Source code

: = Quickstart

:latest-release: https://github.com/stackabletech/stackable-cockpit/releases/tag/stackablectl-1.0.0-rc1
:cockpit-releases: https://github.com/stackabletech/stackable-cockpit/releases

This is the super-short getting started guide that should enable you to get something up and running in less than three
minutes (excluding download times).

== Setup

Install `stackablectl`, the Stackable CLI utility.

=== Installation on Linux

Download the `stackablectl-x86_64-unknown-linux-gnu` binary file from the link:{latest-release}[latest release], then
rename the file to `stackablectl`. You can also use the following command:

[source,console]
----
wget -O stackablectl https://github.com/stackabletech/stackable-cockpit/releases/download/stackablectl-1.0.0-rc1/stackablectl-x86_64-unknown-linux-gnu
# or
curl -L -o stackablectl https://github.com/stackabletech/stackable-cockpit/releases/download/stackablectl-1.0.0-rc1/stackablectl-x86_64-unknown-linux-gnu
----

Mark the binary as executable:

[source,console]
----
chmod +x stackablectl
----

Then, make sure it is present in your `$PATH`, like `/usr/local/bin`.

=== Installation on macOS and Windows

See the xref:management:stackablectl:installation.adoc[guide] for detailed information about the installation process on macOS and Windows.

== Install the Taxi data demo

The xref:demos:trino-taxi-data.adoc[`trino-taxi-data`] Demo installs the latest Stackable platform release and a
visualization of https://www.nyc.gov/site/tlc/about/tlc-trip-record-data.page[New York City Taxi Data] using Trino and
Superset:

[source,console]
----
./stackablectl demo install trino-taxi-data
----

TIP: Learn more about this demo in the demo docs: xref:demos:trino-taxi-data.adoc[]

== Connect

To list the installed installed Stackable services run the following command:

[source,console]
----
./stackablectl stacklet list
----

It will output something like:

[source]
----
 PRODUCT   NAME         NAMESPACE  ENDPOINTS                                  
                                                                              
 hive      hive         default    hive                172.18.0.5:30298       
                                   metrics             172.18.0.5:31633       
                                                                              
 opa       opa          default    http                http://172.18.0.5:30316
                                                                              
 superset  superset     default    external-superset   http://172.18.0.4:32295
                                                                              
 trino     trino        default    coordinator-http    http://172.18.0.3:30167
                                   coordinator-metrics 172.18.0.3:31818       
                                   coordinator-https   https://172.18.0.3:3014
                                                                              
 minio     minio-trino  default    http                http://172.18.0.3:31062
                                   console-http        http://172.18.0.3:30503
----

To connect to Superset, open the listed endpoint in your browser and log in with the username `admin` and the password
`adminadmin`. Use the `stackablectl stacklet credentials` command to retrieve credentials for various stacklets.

ACTION ITEM: Write every record out again, letter for letter.

ANSWER SPACE:
Source code

: = Quickstart

:latest-release: https://github.com/stackabletech/stackable-cockpit/releases/tag/stackablectl-1.0.0-rc1
:cockpit-releases: https://github.com/stackabletech/stackable-cockpit/releases

This is the super-short getting started guide that should enable you to get something up and running in less than three
minutes (excluding download times).

== Setup

Install `stackablectl`, the Stackable CLI utility.

=== Installation on Linux

Download the `stackablectl-x86_64-unknown-linux-gnu` binary file from the link:{latest-release}[latest release], then
rename the file to `stackablectl`. You can also use the following command:

[source,console]
----
wget -O stackablectl https://github.com/stackabletech/stackable-cockpit/releases/download/stackablectl-1.0.0-rc1/stackablectl-x86_64-unknown-linux-gnu
# or
curl -L -o stackablectl https://github.com/stackabletech/stackable-cockpit/releases/download/stackablectl-1.0.0-rc1/stackablectl-x86_64-unknown-linux-gnu
----

Mark the binary as executable:

[source,console]
----
chmod +x stackablectl
----

Then, make sure it is present in your `$PATH`, like `/usr/local/bin`.

=== Installation on macOS and Windows

See the xref:management:stackablectl:installation.adoc[guide] for detailed information about the installation process on macOS and Windows.

== Install the Taxi data demo

The xref:demos:trino-taxi-data.adoc[`trino-taxi-data`] Demo installs the latest Stackable platform release and a
visualization of https://www.nyc.gov/site/tlc/about/tlc-trip-record-data.page[New York City Taxi Data] using Trino and
Superset:

[source,console]
----
./stackablectl demo install trino-taxi-data
----

TIP: Learn more about this demo in the demo docs: xref:demos:trino-taxi-data.adoc[]

== Connect

To list the installed installed Stackable services run the following command:

[source,console]
----
./stackablectl stacklet list
----

It will output something like:

[source]
----
 PRODUCT   NAME         NAMESPACE  ENDPOINTS                                  
                                                                              
 hive      hive         default    hive                172.18.0.5:30298       
                                   metrics             172.18.0.5:31633       
                                                                              
 opa       opa          default    http                http://172.18.0.5:30316
                                                                              
 superset  superset     default    external-superset   http://172.18.0.4:32295
                                                                              
 trino     trino        default    coordinator-http    http://172.18.0.3:30167
                                   coordinator-metrics 172.18.0.3:31818       
                                   coordinator-https   https://172.18.0.3:3014
                                                                              
 minio     minio-trino  default    http                http://172.18.0.3:31062
                                   console-http        http://172.18.0.3:30503
----

To connect to Superset, open the listed endpoint in your browser and log in with the username `admin` and the password
`adminadmin`. Use the `stackablectl stacklet credentials` command to retrieve credentials for various stacklets.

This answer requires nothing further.